START Source material

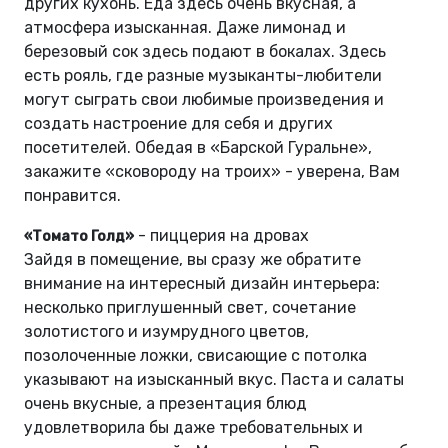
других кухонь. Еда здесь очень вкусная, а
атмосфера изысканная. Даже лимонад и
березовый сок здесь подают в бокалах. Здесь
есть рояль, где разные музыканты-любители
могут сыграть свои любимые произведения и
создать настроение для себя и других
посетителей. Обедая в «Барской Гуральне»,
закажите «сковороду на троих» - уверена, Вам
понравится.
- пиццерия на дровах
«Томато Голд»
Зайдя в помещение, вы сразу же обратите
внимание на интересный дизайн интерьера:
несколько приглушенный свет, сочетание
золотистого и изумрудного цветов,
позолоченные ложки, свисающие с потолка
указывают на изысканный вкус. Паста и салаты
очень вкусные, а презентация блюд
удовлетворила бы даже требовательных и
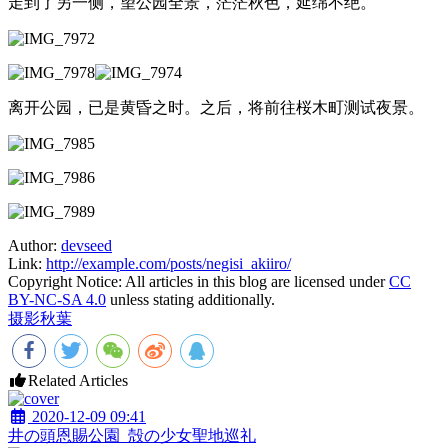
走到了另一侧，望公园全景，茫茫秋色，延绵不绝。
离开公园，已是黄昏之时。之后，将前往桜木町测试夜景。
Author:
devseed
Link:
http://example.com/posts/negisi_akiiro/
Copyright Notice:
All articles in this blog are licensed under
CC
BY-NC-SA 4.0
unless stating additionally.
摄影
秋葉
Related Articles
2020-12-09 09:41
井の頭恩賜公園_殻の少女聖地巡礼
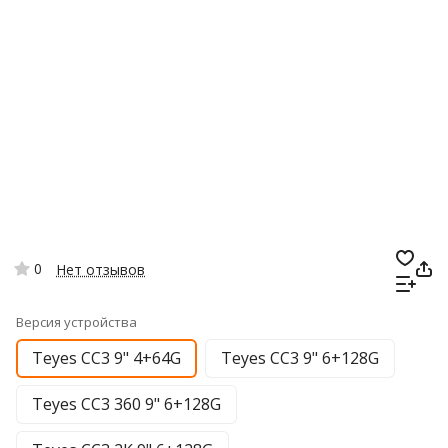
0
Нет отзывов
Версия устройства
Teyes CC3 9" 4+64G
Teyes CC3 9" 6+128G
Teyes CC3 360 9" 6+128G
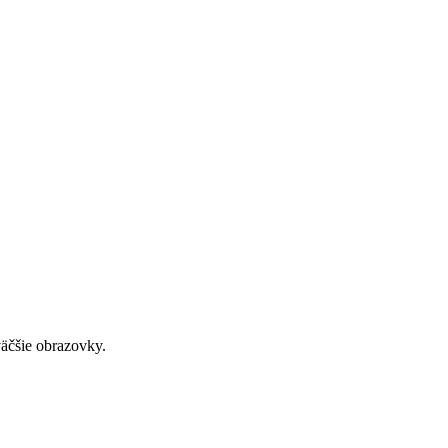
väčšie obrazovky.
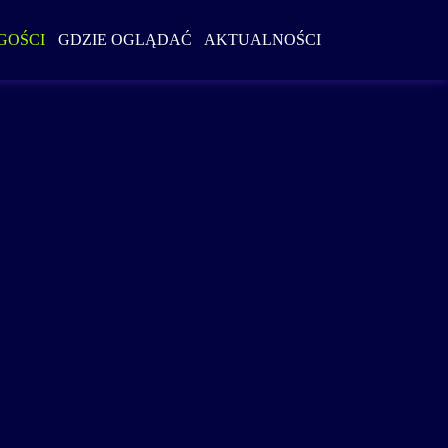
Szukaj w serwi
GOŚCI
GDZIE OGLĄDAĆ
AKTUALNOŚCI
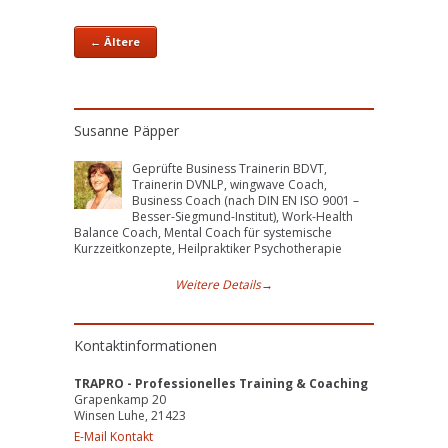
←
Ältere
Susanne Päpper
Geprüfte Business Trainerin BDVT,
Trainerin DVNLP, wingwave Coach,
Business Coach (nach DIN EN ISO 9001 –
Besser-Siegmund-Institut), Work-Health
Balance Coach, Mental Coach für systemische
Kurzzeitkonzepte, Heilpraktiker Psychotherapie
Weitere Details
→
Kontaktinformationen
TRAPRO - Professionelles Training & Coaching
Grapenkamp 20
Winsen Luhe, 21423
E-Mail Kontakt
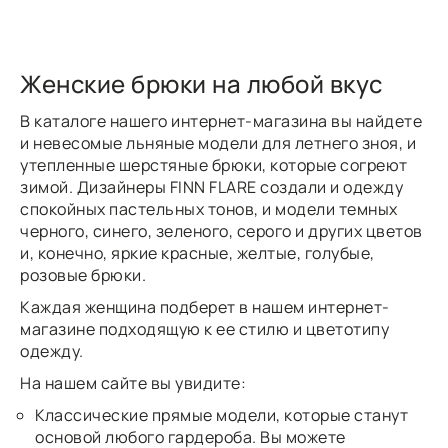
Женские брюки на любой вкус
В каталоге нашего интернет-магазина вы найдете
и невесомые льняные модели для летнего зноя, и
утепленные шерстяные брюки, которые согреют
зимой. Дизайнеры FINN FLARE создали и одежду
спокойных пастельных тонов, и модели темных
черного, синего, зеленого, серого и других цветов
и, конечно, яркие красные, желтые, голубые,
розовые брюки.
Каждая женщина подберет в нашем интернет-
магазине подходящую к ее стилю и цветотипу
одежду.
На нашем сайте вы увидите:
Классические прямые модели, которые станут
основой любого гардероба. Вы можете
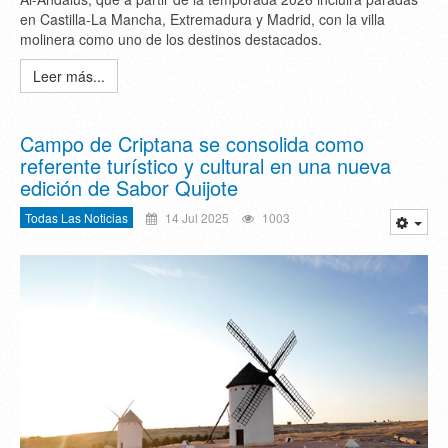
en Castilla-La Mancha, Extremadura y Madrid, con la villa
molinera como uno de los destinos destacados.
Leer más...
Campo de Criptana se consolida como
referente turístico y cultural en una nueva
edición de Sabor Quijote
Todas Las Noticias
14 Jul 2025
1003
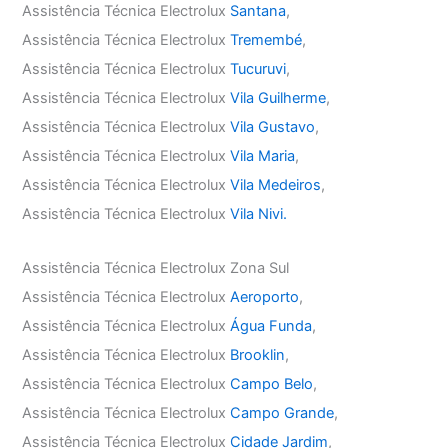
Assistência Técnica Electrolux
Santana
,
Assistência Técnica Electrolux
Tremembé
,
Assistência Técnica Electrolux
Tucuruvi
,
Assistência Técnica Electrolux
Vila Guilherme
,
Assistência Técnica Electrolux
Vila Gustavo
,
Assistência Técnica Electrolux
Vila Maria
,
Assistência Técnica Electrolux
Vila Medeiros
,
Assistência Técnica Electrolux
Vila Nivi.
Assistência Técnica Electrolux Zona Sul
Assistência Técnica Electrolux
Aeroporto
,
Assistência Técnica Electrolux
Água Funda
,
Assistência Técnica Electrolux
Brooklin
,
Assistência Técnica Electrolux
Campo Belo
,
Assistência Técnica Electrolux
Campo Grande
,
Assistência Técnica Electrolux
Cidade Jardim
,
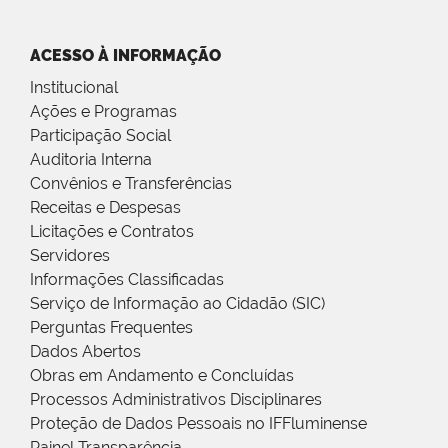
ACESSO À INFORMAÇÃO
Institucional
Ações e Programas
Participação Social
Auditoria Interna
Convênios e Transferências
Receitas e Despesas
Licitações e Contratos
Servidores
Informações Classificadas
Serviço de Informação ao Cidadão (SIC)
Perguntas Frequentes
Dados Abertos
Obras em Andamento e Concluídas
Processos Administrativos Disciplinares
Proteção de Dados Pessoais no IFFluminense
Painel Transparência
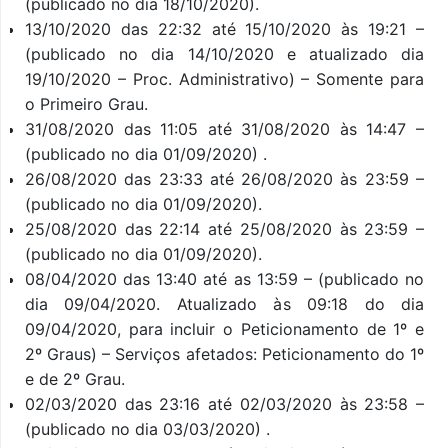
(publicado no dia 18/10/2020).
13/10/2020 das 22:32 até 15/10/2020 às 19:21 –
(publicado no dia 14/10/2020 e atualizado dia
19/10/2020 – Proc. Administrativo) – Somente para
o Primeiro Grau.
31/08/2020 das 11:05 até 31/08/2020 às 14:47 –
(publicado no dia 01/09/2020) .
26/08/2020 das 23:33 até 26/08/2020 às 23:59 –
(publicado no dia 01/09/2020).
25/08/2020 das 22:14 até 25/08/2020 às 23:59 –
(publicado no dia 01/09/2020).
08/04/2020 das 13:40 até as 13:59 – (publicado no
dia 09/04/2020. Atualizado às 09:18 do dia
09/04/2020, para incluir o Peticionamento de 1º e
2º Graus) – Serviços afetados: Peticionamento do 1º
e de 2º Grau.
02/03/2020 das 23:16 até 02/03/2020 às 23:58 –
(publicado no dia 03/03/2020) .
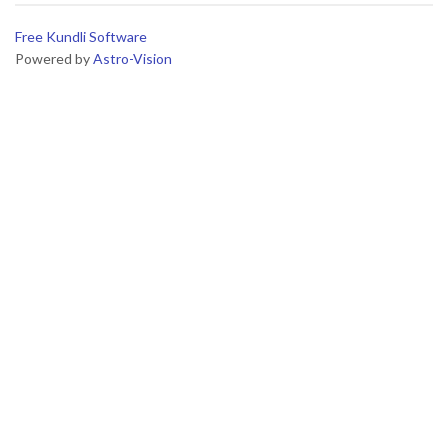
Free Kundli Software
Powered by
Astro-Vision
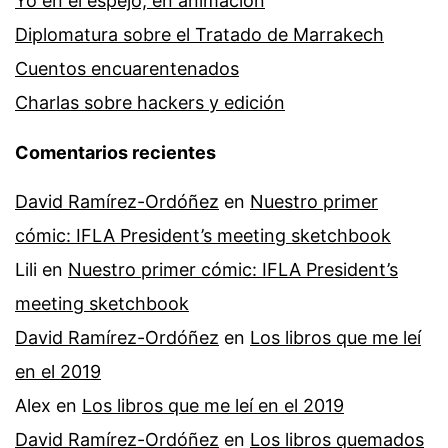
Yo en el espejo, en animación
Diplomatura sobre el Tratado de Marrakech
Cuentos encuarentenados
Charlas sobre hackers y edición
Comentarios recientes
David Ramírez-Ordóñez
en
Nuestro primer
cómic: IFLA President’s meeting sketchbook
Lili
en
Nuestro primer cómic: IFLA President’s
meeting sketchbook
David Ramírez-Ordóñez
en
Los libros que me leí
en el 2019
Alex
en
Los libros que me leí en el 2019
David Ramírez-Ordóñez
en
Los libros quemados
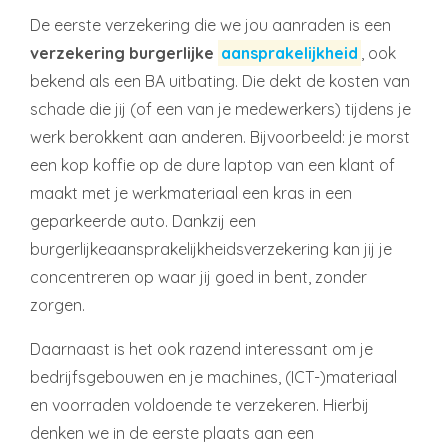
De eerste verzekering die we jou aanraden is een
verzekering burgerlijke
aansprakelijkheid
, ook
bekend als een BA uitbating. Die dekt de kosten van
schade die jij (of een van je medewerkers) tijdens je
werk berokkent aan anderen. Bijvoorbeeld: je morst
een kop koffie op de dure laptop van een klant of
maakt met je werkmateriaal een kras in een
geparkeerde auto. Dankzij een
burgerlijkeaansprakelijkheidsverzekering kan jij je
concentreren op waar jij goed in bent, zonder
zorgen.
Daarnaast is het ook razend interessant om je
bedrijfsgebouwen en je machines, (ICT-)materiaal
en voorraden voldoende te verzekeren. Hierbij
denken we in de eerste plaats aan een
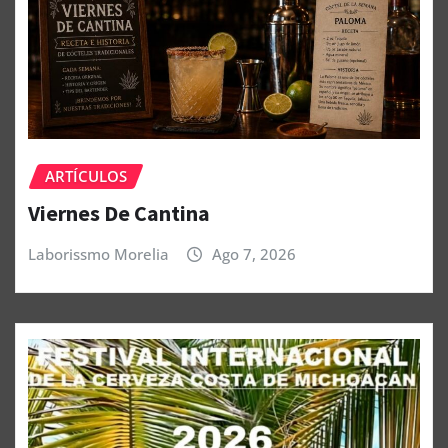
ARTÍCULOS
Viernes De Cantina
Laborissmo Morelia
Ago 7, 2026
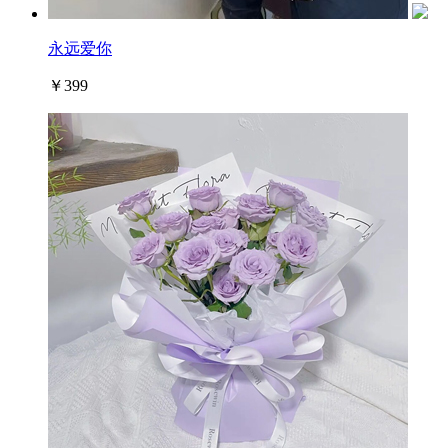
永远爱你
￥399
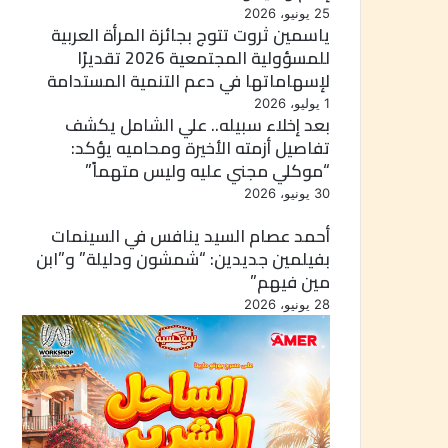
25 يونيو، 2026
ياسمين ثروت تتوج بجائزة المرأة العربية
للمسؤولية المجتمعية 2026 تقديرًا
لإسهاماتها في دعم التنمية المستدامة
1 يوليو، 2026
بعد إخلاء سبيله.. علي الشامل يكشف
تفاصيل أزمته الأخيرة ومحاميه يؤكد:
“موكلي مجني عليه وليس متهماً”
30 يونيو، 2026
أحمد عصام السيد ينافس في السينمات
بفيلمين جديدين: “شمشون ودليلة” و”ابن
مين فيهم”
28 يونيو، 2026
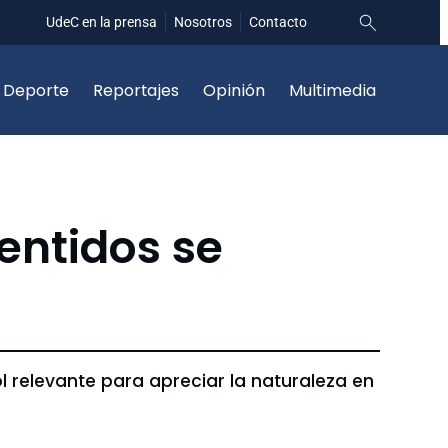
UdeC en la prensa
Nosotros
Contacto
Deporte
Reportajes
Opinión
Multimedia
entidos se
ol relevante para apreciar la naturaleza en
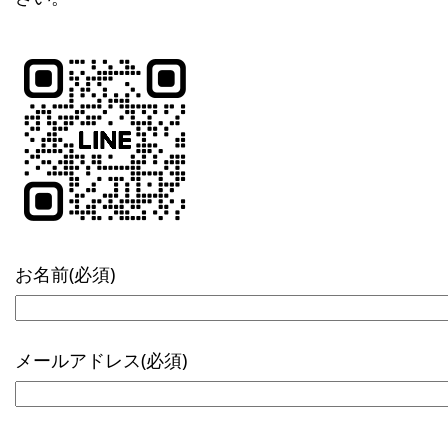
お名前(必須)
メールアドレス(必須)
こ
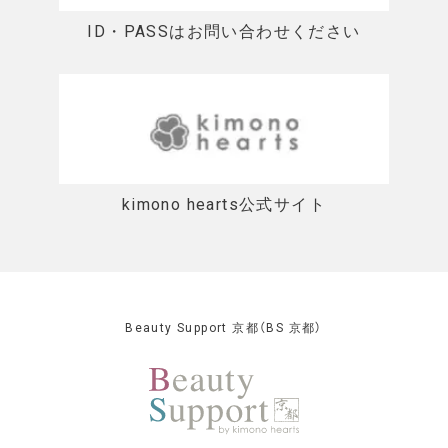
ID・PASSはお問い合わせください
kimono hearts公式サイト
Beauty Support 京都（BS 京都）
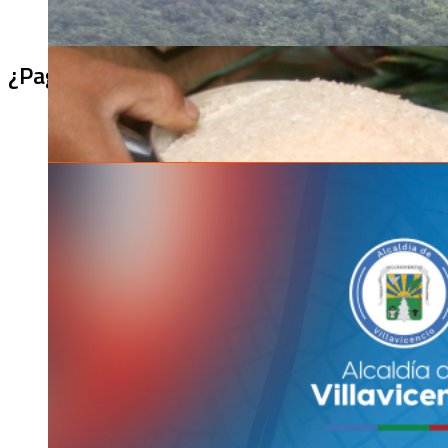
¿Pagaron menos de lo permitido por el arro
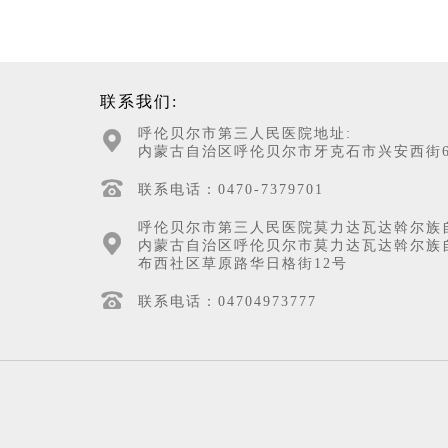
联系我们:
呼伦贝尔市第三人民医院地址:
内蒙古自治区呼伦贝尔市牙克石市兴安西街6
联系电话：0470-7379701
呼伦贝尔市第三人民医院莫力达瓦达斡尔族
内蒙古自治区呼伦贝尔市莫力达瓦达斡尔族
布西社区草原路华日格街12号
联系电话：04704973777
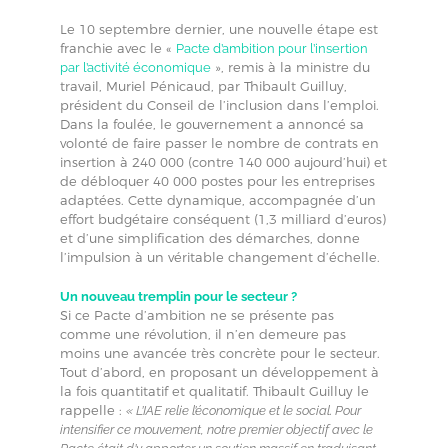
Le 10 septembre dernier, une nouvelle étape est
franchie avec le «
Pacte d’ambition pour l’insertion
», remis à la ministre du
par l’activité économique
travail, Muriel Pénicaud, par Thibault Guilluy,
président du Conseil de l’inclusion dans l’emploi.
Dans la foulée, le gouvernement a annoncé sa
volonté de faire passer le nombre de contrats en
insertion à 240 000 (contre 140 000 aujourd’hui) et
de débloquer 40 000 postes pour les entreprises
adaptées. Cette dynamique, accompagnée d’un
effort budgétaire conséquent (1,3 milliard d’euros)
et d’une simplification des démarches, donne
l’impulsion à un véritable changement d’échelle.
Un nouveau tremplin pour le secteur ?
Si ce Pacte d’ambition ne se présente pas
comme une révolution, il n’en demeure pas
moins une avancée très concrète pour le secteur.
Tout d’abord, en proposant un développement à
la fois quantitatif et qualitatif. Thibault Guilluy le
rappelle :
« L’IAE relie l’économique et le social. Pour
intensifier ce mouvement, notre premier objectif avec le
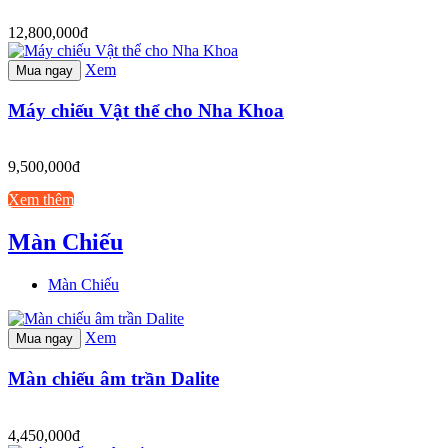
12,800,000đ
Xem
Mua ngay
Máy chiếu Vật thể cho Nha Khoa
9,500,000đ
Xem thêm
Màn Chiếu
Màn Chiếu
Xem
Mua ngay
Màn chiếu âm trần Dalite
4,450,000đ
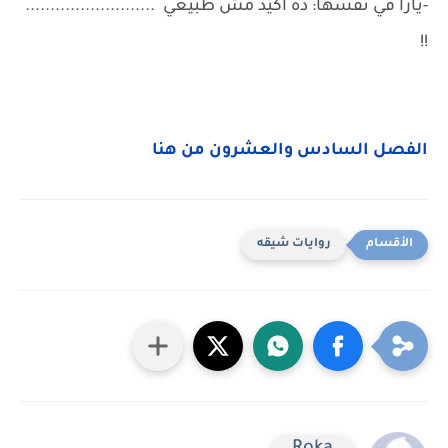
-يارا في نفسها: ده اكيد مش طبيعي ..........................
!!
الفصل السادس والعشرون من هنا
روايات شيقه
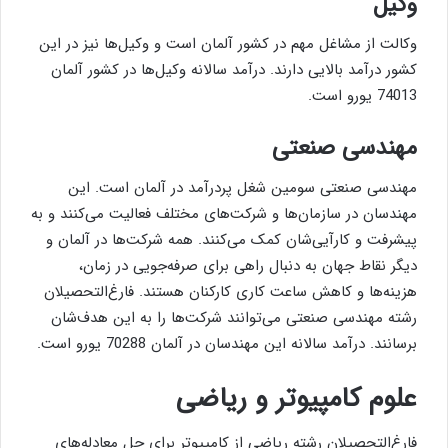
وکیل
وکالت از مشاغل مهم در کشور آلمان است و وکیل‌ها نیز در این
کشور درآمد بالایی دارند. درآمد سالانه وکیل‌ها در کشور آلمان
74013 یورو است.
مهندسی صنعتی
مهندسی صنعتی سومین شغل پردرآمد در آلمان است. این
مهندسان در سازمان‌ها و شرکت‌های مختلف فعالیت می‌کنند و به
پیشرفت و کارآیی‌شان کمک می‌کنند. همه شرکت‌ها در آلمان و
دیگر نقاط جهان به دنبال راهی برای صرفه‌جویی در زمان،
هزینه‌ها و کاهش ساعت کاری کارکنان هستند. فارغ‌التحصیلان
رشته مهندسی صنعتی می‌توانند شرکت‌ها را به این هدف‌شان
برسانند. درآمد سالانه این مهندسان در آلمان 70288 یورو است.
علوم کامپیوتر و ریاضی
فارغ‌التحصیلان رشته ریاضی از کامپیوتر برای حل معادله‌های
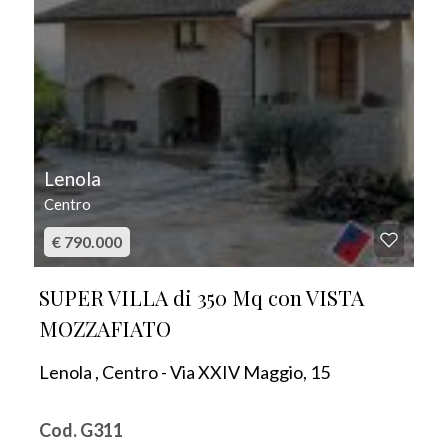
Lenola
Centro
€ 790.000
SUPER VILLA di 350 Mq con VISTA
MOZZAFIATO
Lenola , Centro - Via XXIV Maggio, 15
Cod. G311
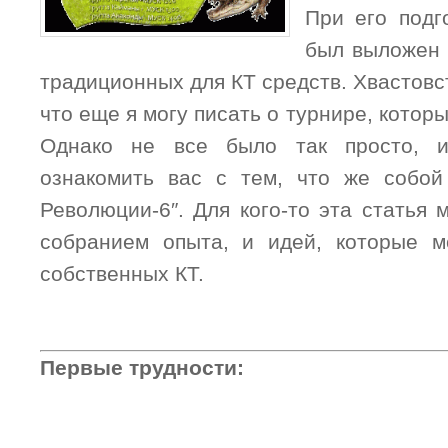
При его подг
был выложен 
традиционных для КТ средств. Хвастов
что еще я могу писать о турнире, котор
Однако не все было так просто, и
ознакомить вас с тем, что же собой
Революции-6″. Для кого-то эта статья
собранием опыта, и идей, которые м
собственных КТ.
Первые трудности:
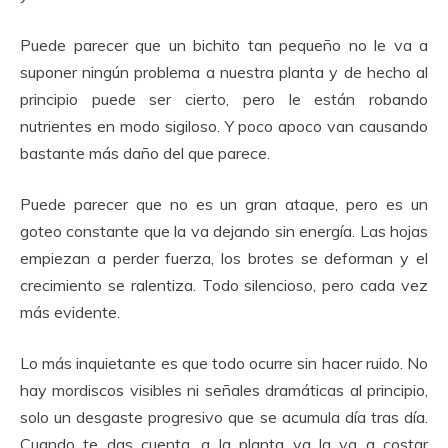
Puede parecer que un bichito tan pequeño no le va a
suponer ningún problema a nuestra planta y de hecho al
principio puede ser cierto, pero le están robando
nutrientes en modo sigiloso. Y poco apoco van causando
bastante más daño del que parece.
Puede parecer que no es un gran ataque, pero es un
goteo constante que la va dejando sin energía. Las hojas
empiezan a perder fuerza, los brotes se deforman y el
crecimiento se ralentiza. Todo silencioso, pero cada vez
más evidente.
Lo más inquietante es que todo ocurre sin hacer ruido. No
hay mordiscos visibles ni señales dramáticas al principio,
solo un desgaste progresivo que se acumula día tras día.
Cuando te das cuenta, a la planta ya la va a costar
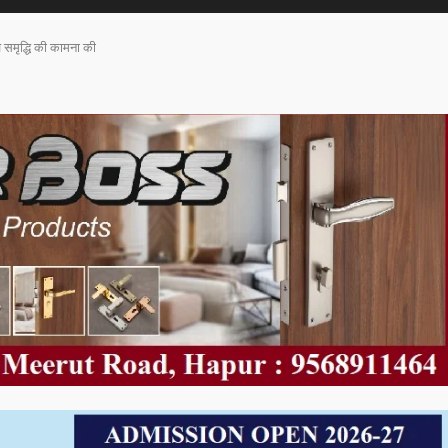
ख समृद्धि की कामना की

END Source material

*Problem details*: From the records above, copy each line where the word "سالانه" can be found.

*Answer to this problem*:
کشور درآمد بالایی دارند. درآمد سالانه وکیل‌ها در کشور آلمان
برسانند. درآمد سالانه این مهندسان در آلمان 70288 یورو است.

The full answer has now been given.